UTRECHT (Novum) - De Inspectie voor de Gezondheidszorg (IGZ) roept neurochirurg Kees Tulleken op het matje. De inspectie wil volgens een woordvoerder in gesprek met de arts om duidelijkheid te krijgen over uitspraken die hij de afgelopen dagen heeft gedaan over schending van het beroepsgeheim.
Tulleken is de man van NRC-journaliste Jannetje Koelewijn. Zij schreef zaterdag over de gezondheidstoestand van de onder een lawine bedolven prins Friso en baseerde zich daarbij op een gesprek van haar echtgenoot met een arts van het ziekenhuis waarin de prins ligt.
Volgens Koelewijn heeft Friso geen schedelbasisfractuur. Het grootste probleem zou de ademnood zijn waarin de prins twintig minuten heeft verkeerd nadat hij werd bedolven onder de sneeuw.
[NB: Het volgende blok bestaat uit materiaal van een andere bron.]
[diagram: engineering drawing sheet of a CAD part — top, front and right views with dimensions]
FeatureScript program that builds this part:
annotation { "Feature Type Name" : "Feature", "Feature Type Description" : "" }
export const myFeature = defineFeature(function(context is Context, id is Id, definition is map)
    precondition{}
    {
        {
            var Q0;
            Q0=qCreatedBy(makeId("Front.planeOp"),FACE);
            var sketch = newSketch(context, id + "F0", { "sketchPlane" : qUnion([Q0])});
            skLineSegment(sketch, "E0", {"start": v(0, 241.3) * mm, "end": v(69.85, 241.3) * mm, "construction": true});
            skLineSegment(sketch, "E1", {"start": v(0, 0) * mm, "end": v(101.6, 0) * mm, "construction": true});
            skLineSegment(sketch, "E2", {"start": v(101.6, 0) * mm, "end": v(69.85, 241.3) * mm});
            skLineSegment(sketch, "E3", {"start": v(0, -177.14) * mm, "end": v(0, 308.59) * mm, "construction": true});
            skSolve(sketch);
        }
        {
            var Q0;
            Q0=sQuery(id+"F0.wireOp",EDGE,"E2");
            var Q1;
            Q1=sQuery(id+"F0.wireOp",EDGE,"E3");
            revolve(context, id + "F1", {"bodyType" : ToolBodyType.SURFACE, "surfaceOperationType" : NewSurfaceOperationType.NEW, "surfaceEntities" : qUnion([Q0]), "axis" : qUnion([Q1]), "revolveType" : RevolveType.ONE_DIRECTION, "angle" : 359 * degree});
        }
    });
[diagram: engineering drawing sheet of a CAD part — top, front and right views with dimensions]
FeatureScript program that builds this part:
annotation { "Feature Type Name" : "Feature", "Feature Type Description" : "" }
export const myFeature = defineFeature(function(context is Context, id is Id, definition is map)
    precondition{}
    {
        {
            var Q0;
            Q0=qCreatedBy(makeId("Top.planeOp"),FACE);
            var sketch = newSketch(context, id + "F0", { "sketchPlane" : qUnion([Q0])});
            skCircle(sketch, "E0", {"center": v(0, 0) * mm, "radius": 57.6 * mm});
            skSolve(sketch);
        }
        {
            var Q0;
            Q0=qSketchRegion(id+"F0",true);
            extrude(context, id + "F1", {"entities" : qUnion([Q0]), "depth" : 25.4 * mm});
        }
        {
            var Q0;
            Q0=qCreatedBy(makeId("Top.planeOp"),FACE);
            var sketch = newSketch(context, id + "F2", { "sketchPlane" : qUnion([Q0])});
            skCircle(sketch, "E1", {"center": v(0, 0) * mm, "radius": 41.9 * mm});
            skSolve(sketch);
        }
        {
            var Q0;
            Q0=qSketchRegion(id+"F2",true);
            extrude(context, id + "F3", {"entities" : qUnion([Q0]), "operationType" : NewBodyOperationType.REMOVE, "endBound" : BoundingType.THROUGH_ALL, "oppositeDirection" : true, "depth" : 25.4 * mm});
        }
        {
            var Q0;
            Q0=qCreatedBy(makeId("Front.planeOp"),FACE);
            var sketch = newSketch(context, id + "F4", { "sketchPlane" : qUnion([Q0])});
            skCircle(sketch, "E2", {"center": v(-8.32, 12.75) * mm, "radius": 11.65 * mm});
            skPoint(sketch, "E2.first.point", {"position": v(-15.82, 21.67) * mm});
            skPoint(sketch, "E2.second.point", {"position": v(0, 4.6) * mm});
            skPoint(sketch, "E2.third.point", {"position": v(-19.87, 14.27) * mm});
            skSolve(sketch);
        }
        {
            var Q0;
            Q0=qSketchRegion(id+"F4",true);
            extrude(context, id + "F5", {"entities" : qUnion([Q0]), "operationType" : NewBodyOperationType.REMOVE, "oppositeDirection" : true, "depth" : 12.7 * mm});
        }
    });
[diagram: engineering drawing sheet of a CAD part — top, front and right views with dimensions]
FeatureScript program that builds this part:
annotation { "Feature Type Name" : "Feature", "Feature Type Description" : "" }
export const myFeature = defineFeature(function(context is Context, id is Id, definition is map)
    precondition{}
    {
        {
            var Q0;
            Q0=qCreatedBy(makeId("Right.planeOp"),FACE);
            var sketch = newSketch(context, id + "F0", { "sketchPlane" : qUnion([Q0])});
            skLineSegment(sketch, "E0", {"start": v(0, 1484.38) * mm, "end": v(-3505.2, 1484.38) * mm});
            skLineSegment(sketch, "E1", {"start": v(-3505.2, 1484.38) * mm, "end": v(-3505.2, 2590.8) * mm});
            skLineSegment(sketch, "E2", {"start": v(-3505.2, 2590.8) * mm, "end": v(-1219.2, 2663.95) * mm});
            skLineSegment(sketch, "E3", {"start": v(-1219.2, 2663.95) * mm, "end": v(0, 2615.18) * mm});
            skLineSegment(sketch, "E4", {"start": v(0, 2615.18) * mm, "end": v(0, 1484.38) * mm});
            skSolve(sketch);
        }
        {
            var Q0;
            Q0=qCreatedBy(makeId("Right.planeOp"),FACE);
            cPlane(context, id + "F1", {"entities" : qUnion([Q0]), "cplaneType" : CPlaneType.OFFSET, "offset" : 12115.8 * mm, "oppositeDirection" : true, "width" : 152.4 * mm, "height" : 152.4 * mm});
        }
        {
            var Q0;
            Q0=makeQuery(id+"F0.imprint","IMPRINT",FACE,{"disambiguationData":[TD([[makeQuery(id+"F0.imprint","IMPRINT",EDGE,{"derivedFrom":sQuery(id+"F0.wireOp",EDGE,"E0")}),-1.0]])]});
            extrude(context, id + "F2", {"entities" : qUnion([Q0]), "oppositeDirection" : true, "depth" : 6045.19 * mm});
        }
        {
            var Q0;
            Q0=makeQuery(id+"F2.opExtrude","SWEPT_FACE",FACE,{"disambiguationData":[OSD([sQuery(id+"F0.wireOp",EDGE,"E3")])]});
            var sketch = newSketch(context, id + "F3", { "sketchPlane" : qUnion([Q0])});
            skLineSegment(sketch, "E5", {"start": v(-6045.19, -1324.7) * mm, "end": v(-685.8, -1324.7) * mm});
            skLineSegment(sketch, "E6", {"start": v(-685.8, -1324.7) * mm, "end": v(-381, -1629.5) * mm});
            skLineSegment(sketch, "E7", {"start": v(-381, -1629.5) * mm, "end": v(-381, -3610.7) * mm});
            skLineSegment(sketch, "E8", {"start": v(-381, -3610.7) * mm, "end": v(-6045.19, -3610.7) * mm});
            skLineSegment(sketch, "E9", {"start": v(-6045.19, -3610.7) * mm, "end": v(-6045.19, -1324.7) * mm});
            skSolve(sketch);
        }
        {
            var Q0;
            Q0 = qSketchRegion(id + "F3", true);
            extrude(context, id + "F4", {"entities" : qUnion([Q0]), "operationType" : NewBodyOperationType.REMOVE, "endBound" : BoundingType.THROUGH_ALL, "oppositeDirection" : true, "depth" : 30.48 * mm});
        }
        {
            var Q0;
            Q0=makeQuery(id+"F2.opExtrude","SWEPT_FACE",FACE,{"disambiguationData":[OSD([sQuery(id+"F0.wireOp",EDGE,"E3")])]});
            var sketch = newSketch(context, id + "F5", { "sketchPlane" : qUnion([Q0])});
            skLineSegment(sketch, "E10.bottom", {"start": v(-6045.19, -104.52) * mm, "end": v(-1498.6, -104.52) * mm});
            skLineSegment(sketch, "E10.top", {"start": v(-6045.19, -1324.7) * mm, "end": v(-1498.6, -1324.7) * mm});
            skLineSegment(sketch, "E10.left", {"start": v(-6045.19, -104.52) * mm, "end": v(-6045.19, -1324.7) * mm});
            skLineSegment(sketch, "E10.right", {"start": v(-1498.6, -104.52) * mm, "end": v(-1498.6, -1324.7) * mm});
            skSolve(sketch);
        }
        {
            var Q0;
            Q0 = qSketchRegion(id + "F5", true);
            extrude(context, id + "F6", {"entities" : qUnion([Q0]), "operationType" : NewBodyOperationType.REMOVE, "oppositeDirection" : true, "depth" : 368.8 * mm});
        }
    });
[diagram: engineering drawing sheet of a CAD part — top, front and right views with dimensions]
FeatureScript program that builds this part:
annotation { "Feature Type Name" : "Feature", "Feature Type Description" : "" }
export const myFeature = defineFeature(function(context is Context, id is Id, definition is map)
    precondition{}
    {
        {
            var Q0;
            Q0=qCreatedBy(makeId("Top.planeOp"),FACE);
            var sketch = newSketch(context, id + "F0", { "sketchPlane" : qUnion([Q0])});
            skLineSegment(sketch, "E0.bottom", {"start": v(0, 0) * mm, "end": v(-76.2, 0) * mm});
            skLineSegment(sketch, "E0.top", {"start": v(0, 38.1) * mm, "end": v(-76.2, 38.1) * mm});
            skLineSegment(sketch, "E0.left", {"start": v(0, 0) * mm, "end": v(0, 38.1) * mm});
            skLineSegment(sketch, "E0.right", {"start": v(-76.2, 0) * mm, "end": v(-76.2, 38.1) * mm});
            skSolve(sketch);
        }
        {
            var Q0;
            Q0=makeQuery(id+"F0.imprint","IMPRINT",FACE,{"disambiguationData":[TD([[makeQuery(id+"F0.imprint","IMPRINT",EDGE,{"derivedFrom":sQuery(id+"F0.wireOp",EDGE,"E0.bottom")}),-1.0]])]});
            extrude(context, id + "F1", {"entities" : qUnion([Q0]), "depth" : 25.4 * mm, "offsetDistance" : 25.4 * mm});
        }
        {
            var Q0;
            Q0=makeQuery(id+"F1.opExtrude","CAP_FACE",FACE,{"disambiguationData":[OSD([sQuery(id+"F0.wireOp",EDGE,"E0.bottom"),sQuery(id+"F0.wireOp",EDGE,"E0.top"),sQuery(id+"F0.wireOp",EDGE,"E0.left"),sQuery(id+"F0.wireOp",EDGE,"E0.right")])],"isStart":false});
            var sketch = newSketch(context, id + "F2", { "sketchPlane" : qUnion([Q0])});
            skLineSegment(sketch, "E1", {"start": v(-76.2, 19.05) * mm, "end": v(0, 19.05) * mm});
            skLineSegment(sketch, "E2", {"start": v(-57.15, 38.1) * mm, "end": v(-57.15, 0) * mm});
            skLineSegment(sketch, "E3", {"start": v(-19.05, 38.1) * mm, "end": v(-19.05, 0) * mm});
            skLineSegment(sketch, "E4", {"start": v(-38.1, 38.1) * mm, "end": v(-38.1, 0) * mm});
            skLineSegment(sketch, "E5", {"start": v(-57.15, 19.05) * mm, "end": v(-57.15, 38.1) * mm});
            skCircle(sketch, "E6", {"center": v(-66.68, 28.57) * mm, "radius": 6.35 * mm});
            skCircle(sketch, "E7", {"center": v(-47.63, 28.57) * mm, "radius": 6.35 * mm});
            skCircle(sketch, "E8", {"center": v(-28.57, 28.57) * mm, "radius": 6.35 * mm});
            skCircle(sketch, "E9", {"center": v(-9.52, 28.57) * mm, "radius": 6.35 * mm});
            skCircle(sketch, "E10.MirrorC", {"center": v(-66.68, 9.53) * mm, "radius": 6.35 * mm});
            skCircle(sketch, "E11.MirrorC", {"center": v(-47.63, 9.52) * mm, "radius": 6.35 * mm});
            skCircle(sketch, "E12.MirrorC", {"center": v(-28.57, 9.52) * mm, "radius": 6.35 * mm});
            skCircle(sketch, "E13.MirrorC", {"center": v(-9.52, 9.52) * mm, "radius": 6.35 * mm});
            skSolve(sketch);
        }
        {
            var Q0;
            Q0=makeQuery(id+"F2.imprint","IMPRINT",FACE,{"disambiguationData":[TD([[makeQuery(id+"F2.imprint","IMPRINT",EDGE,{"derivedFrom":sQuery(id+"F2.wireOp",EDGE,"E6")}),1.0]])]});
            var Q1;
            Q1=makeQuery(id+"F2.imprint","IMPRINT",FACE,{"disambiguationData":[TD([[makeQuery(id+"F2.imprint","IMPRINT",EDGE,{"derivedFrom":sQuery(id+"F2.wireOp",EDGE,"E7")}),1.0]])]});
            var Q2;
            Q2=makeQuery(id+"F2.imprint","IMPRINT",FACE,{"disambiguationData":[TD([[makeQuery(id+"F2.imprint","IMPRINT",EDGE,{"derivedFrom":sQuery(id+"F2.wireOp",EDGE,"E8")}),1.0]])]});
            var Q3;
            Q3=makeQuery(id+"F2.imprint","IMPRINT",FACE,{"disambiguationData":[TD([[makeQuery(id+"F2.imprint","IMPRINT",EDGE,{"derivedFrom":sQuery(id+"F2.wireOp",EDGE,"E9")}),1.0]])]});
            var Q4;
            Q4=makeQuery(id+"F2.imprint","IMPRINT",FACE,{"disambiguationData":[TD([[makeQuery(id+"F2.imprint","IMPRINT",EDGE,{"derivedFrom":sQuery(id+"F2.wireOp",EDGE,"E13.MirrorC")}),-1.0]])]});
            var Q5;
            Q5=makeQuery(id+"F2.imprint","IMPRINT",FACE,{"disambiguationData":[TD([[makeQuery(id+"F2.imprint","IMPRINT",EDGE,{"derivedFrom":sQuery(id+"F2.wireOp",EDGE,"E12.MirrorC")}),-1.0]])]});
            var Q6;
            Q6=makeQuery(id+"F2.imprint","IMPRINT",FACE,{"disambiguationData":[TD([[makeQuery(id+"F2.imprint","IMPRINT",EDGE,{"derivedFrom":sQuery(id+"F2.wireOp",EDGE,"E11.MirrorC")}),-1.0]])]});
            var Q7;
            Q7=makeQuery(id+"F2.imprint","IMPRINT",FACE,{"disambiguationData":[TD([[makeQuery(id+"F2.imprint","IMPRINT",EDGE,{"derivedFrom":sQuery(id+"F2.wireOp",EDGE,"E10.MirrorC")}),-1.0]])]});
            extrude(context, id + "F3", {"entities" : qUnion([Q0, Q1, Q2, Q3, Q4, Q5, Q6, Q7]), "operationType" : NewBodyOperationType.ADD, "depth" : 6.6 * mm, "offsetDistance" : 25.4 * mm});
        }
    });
Zondag schreef de NRC-journaliste dat op een 24 uur na het ongeluk gemaakte MRI-scan van de hersenen van de prins geen bijzonderheden zijn te zien.
De publicaties kwamen Koelewijn en Tulleken op een flinke portie kritiek te staan. Zo zou het medisch beroepsgeheim met voeten zijn getreden. Tulleken zei zaterdag echter dat hij mythevorming rond het letsel van prins Friso wil voorkomen. Oostenrijkse media hadden eerder gemeld dat Friso een schedelbasisfractuur heeft. Als dat het geval was, dan zou dat de prognose van de prins in combinatie met de ademnood waarin hij heeft verkeerd een stuk slechter maken, gaf hij aan.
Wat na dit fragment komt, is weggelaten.